> [SOURCE TEXT]:
┌──

To allow Ethernet EQs to use dedicated or shared MSI-X vectors and RDMA
EQs to share the same MSI-X, introduce a GIC (GDMA IRQ Context) with
reference counting. This allows the driver to create an interrupt context
on an assigned or unassigned MSI-X vector and share it across multiple
EQ consumers.

Signed-off-by: Long Li <longli@microsoft.com>
---
Changes in v4:
- Track dyn_msix in GIC context instead of re-checking
  pci_msix_can_alloc_dyn() on each call
- Improved remove_irqs iteration to skip unallocated entries

Changes in v2:
- Fixed spelling typo in gdma_main.c ("difference" -> "different")
---
 .../net/ethernet/microsoft/mana/gdma_main.c   | 159 ++++++++++++++++++
 include/net/mana/gdma.h                       |  11 ++
 2 files changed, 170 insertions(+)

diff --git a/drivers/net/ethernet/microsoft/mana/gdma_main.c b/drivers/net/ethernet/microsoft/mana/gdma_main.c
index ae18b4054a02..69a4427919f5 100644
--- a/drivers/net/ethernet/microsoft/mana/gdma_main.c
+++ b/drivers/net/ethernet/microsoft/mana/gdma_main.c
@@ -1587,6 +1587,164 @@ static irqreturn_t mana_gd_intr(int irq, void *arg)
 	return IRQ_HANDLED;
 }
 
+void mana_gd_put_gic(struct gdma_context *gc, bool use_msi_bitmap, int msi)
+{
+	struct pci_dev *dev = to_pci_dev(gc->dev);
+	struct msi_map irq_map;
+	struct gdma_irq_context *gic;
+	int irq;
+
+	mutex_lock(&gc->gic_mutex);
+
+	gic = xa_load(&gc->irq_contexts, msi);
+	if (WARN_ON(!gic)) {
+		mutex_unlock(&gc->gic_mutex);
+		return;
+	}
+
+	if (use_msi_bitmap)

└──

> [CHECK YOUR UNDERSTANDING]:
A) Return the MSI-X patch text from "diff --git a/drivers/net/ethernet/microsoft/mana/gdma_main.c" to "irq, void *arg)" word for word.
B) For each statement, say yes or no according to the MSI-X patch, and quote the words from the patch that decide it. (i) The patch changes two files. (ii) The spelling fix in v2 was made in gdma.h. (iii) In v4, dyn_msix is tracked in the GIC context rather than checked again on each call.
C) Extend the MSI-X patch, picking up after its last line.

> [ENTRIES PROVIDED]:

┌──

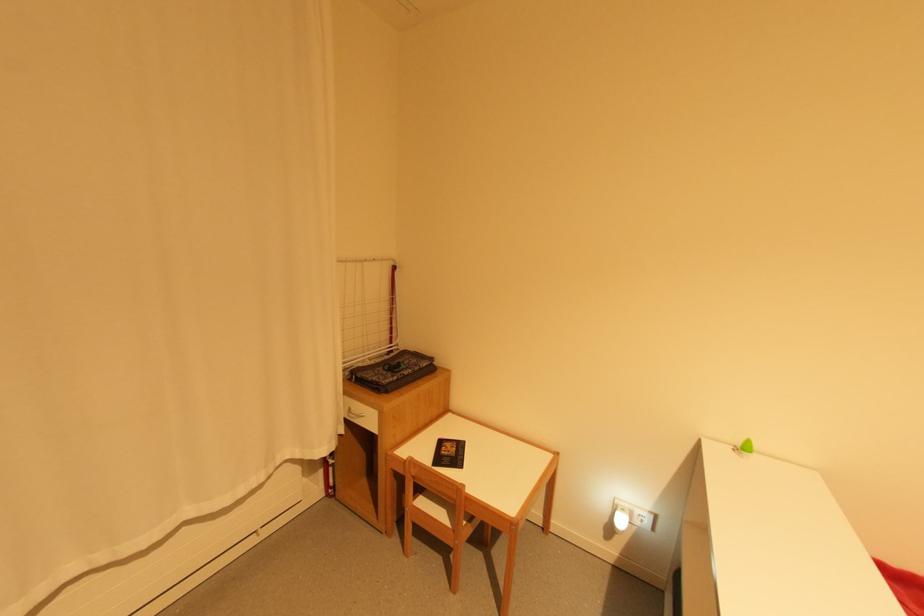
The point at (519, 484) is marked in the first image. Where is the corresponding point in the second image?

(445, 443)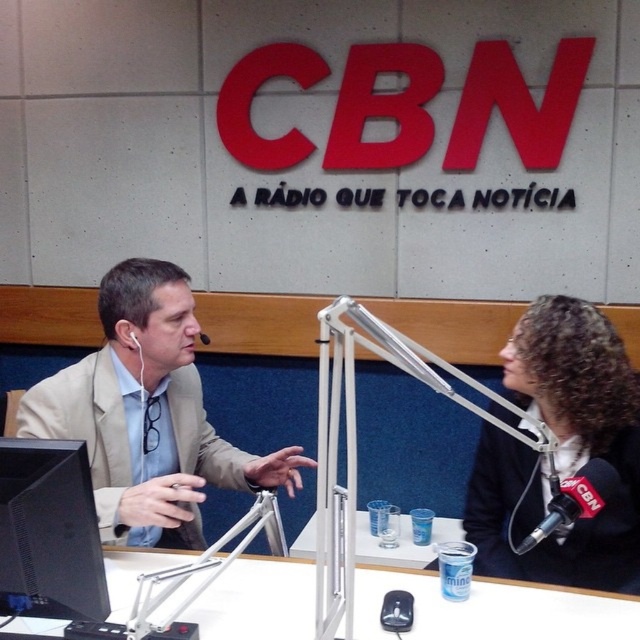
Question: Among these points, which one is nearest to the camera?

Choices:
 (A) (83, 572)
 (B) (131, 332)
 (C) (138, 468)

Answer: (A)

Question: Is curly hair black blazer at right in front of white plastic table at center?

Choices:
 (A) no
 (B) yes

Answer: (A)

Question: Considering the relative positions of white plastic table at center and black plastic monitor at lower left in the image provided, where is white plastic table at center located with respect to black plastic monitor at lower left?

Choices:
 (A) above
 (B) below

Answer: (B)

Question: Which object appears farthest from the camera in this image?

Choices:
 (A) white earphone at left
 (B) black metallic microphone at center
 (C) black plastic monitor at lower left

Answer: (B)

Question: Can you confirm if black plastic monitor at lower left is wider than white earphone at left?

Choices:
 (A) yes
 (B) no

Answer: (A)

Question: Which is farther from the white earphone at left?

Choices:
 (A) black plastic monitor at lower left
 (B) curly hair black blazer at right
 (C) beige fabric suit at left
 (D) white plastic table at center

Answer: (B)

└──
┌──

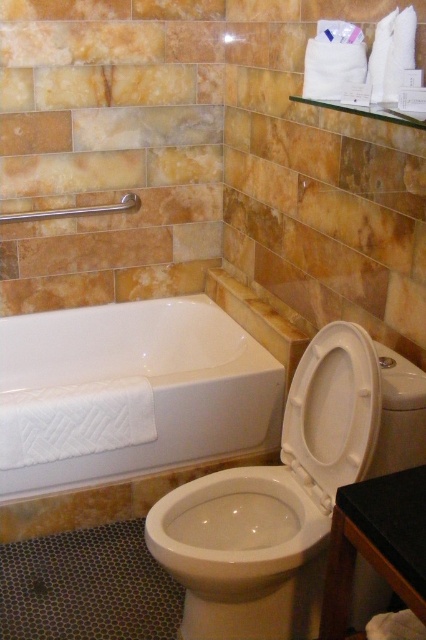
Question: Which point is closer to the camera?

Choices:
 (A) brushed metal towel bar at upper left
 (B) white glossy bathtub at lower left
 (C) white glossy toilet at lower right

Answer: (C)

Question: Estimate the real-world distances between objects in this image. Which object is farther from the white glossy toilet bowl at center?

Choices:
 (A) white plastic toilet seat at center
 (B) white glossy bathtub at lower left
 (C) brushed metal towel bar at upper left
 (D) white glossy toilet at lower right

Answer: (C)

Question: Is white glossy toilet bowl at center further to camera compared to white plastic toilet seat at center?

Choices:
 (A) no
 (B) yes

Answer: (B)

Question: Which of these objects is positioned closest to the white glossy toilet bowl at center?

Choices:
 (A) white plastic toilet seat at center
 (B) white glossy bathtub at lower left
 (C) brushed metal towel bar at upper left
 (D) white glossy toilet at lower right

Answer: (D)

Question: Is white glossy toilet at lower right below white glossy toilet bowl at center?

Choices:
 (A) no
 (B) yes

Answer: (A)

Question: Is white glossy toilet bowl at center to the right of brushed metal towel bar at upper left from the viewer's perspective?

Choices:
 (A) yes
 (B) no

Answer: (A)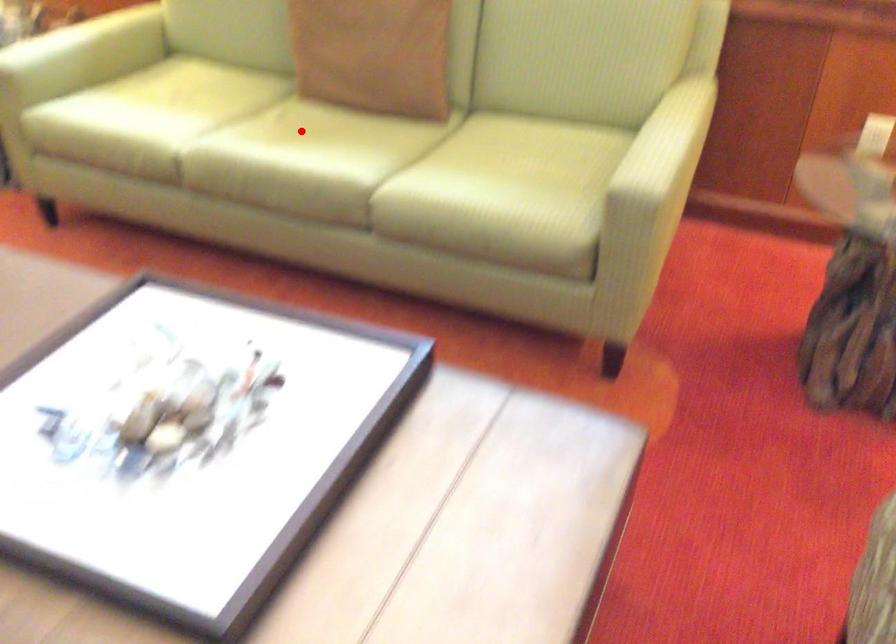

└──

> [OUTPUTS BY TASK]:
A)
diff --git a/drivers/net/ethernet/microsoft/mana/gdma_main.c b/drivers/net/ethernet/microsoft/mana/gdma_main.c
index ae18b4054a02..69a4427919f5 100644
--- a/drivers/net/ethernet/microsoft/mana/gdma_main.c
+++ b/drivers/net/ethernet/microsoft/mana/gdma_main.c
@@ -1587,6 +1587,164 @@ static irqreturn_t mana_gd_intr(int irq, void *arg)

B)
(i) Yes: "2 files changed, 170 insertions(+)".
(ii) No: "Fixed spelling typo in gdma_main.c".
(iii) Yes: "Track dyn_msix in GIC context instead of re-checking".

C)
+		gic->bitmap_refs--;
+
+	if (use_msi_bitmap && gic->bitmap_refs == 0)
+		clear_bit(msi, gc->msi_bitmap);
+
+	if (!refcount_dec_and_test(&gic->refcount))
+		goto out;
+
+	irq = pci_irq_vector(dev, msi);
+
+	irq_update_affinity_hint(irq, NULL);
+	free_irq(irq, gic);
+
+	if (gic->dyn_msix) {
+		irq_map.virq = irq;
+		irq_map.index = msi;
+		pci_msix_free_irq(dev, irq_map);
+	}
+
+	xa_erase(&gc->irq_contexts, msi);
+	kfree(gic);
+
+out:
+	mutex_unlock(&gc->gic_mutex);
+}
+EXPORT_SYMBOL_NS(mana_gd_put_gic, "NET_MANA");
+
+/*
+ * Get a GIC (GDMA IRQ Context) on a MSI vector
+ * a MSI can be shared between different EQs, this function supports setting
+ * up separate MSIs using a bitmap, or directly using the MSI index
+ *
+ * @use_msi_bitmap:
+ * True if MSI is assigned by this function on available slots from bitmap.
+ * False if MSI is passed from *msi_requested
+ */
+struct gdma_irq_context *mana_gd_get_gic(struct gdma_context *gc,
+					 bool use_msi_bitmap,
+					 int *msi_requested)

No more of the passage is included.